- **Job**:
Print the section of the items below that opens with the line containing "безброй животи и разори" and closes with the line containing "Механичният турчин: първият", both included, copying each line without any change.

- **Excerpted data**:
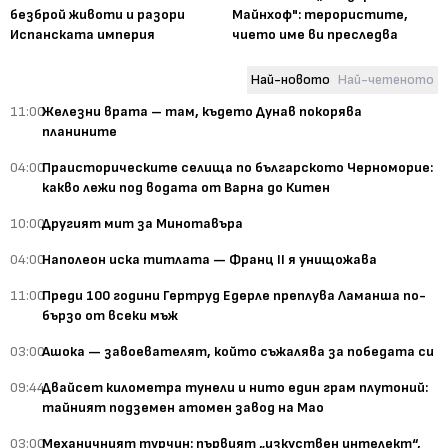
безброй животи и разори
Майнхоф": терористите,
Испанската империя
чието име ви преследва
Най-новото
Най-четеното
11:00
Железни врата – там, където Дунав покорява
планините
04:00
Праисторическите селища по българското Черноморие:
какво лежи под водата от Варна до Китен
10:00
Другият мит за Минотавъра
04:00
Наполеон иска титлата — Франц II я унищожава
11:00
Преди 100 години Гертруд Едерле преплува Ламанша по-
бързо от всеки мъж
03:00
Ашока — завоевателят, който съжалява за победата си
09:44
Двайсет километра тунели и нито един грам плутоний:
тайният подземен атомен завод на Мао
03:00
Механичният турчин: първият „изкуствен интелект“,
...
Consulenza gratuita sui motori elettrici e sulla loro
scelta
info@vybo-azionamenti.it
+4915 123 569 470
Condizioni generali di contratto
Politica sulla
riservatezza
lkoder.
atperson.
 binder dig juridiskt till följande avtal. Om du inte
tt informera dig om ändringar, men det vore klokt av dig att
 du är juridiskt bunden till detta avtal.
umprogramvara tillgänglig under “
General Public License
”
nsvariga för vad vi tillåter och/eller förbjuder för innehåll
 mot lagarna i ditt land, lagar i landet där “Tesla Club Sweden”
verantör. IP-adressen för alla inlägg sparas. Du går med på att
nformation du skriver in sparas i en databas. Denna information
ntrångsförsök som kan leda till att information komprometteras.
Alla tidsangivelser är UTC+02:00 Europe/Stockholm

- **Result of the exercise**:
безброй животи и разори
Майнхоф": терористите,
Испанската империя
чието име ви преследва
Най-новото
Най-четеното
11:00
Железни врата – там, където Дунав покорява
планините
04:00
Праисторическите селища по българското Черноморие:
какво лежи под водата от Варна до Китен
10:00
Другият мит за Минотавъра
04:00
Наполеон иска титлата — Франц II я унищожава
11:00
Преди 100 години Гертруд Едерле преплува Ламанша по-
бързо от всеки мъж
03:00
Ашока — завоевателят, който съжалява за победата си
09:44
Двайсет километра тунели и нито един грам плутоний:
тайният подземен атомен завод на Мао
03:00
Механичният турчин: първият „изкуствен интелект“,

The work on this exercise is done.